One of the ideas that spurred my thinking the most when I read The Boy Who Would be a Helicopter came out of the section where Ms. Paly discusses the use of fairy tales. Here is one of the quotes I copied,
"Perhaps these issues [relating to fairy tales] appear so urgent because they are substitutes for the real thing. The fairy tales, in one way or another, hit squarely at the single most important issue for any child: will I be abandoned? Will it happen to me as it does to the pigs [as in the Three Little Pigs, when there mother sends them off to build their own houses]? How will I recognize when it's about to occur? What can I do to forestall the inevitable?"
Does this strike you as powerfully as it did me? You see, I am the parent to children for whom the worst thing that could happen to them already has. And for one at least, it has happened not once, not twice, but three times.

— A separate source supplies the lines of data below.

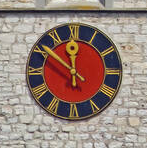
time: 11:51
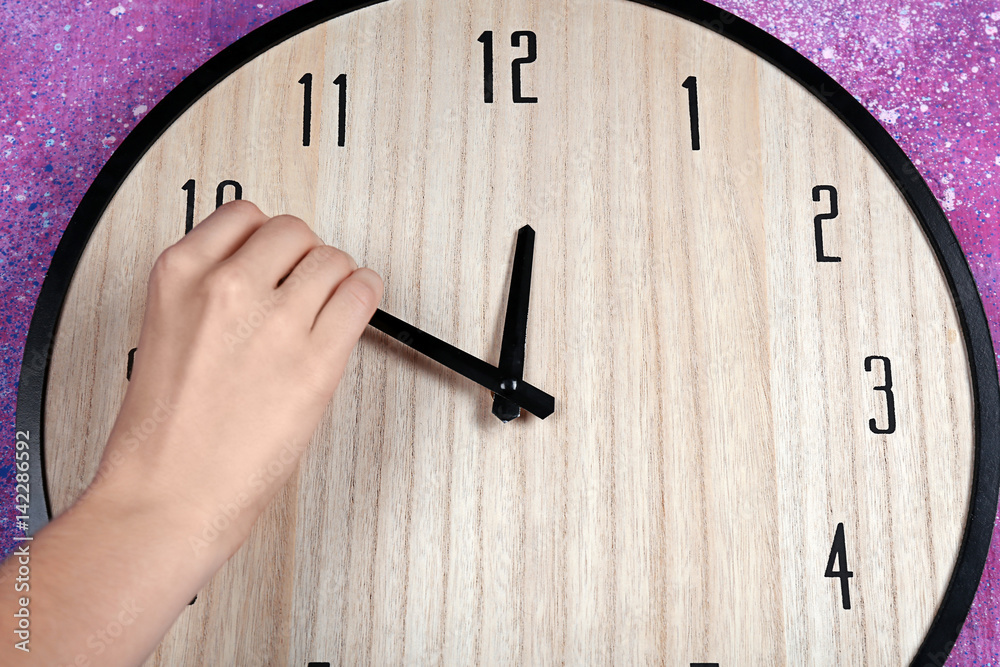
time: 11:49
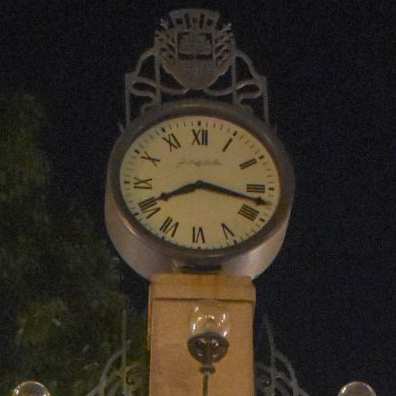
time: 8:17
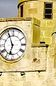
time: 6:56
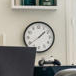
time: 1:39
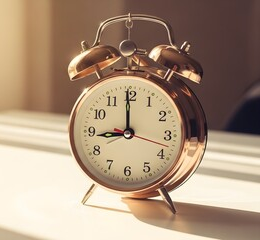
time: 8:59
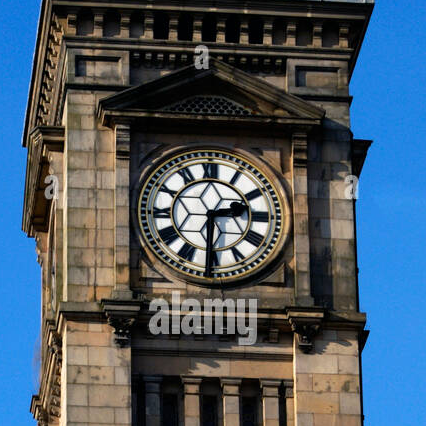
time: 2:30
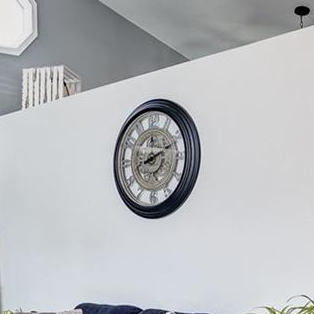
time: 8:11
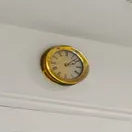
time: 2:07
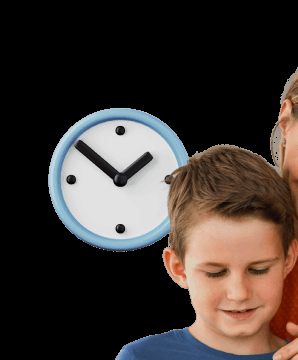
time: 1:51
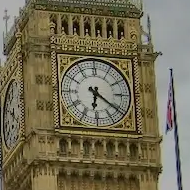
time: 6:21
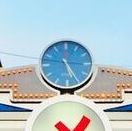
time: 5:24
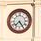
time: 7:24
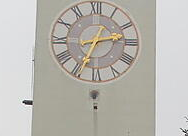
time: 2:34
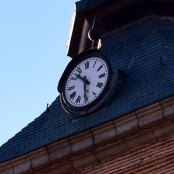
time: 10:30
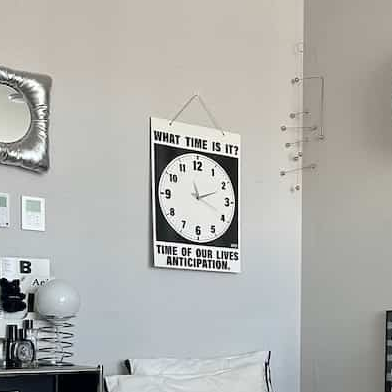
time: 2:18
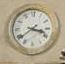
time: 3:39
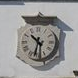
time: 10:32
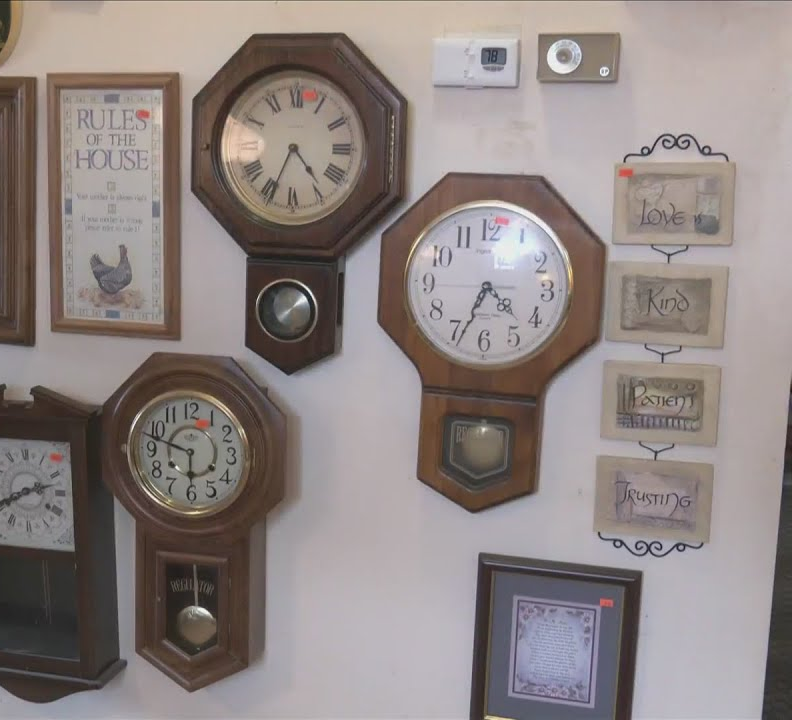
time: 4:33
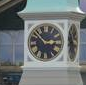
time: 2:52
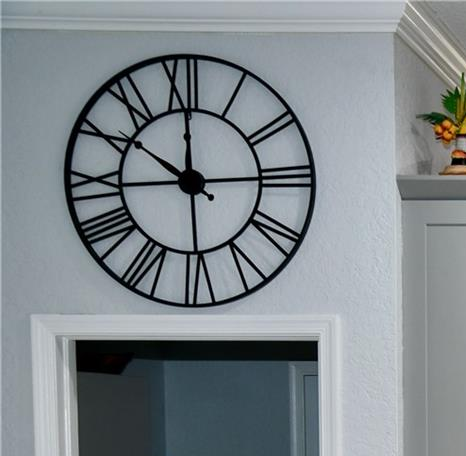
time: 10:14
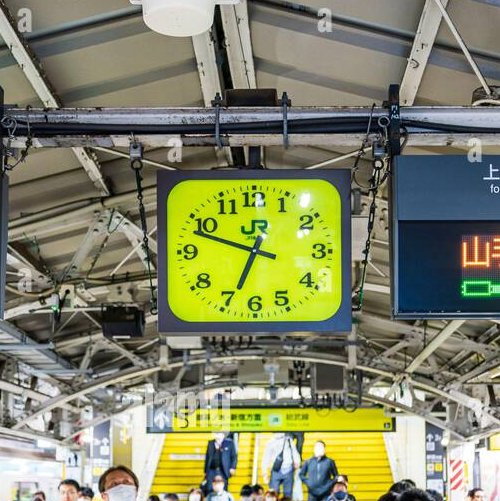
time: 6:47
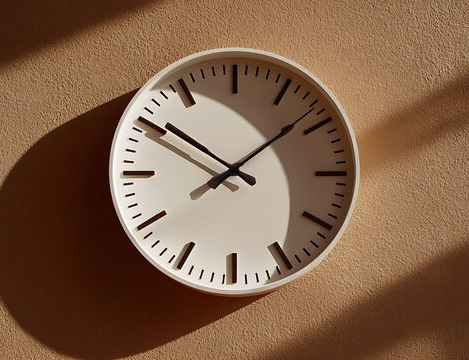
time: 10:08
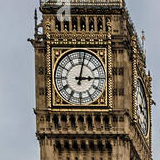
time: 3:02
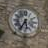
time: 5:34
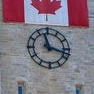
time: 11:17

Three times he has experienced the thing that frightens children the most. The questions of 'Will I be abandoned?' and 'How will I recognize when it's about to occur?' and 'What can I do to forestall the inevitable?' are not the hypothetical worryings of a child in a stable environment, but are based in reality. It has happened so many times, what is to stop it from happening again? He doesn't need fairy tales to substitute as the real thing, he has experienced it first hand.
This is not new news for me, but it still has the power to stop me in my tracks every time I really think about it. Yet this is not where my thinking stopped. I couldn't get the connection to fairy tales out of my head. I think this is because out of all my children, this child is the only one who doesn't tell stories. He doesn't make up little dialogues to go along with his play. He does not just come up with stories. (This is including H. whom I overheard the other day playing with little toys and narrating a story, which was obviously working out some recent events, as she played by herself. I wanted to cheer, but I kept quiet because I didn't want to know that I was listening.) As we were working on our book writing these past few months, the only thing he could really do was to repeat back a story we had read together changing minor details to make it his. Since this imitation-phase is on the path to learning originality, I didn't worry about it too much, but it has made me think.
I have watched enough children narrate their play to know that there is much processing that happens through it. I have watched children turn scary stories into ones they can handle. What if you do not have the capacity to turn a scary story into a manageable one? It remains scary and because it is too much to handle it is stuffed down inside a place where you don't have to think about it.
I think this is an important skill because it does two things. First, our stories are really the only way we have in thinking about what happens to us. We communicate by sharing stories. Pay attention and see if I'm not right. For instance, someone mentions something, and another person will chime in with a story they know that relates to that, then another person will share another story, and so on and so on. Using stories is even how God chooses to communicate with us. The Bible is just one really long story with a lot of different parts. We use stories to make sense of life. How many times when in the midst of some crisis or unpleasantness do you think in the back of your head, "Well, at least it will make a good story at some point"? It is the stories we tell about ourselves that shape how we view ourselves. If you are disconnected from your own stories because they are too scary, then you are disconnected from yourself.
Second, if you are adept at handling stories, you can take on the role of author and reframe them into something that is better, or at least is something that is manageable. This isn't lying, but thinking about things from a different perspective... there is always more than one point of view to a story. But this is a skill and it often needs to be practiced on things a little less personal than one's own story.
So where am I going with all of this? I have decided that this summer we are going to have a 'fairy tale boot camp' around here. Fairy tales really do deal with the scary things of life. I think it's why adults do not tend to like them or at least feel the need to water them down. Some of them really are horrifying. But they also give children the chance to deal with these scary things in a form that is controllable and very separate from their experiences. If you can have practice fooling around with endings and plot and scene of fairy tales, then it gives you the practice to reframe the scary experiences of your own life.
We're starting with one of the most benign fairy tales, Goldilocks and the Three Bears. (If you're looking for a copy of this from my library, you may be out of luck. I think I checked out every version they have.) I thought first we would look at all the different ways various authors have told the story; how each of them are a little different, but it's still the same story. Then I'm going to make use of my printer and laminater (Yeah) and copy various characters and objects from the books and practice telling the story with them. I may make figures for each fairy tale, I'll have to see how things go. I also may also make laminated shapes in various colors to practice telling the story with those as well. (I'll blog more about this later this week. It's based on a fascinating book called, Pictures This: How Pictures Work by Molly Bang.)
I want to give a lot of practice with stories. We won't write them down. We'll pretty much read and play. Sounds like a great summer activity, huh?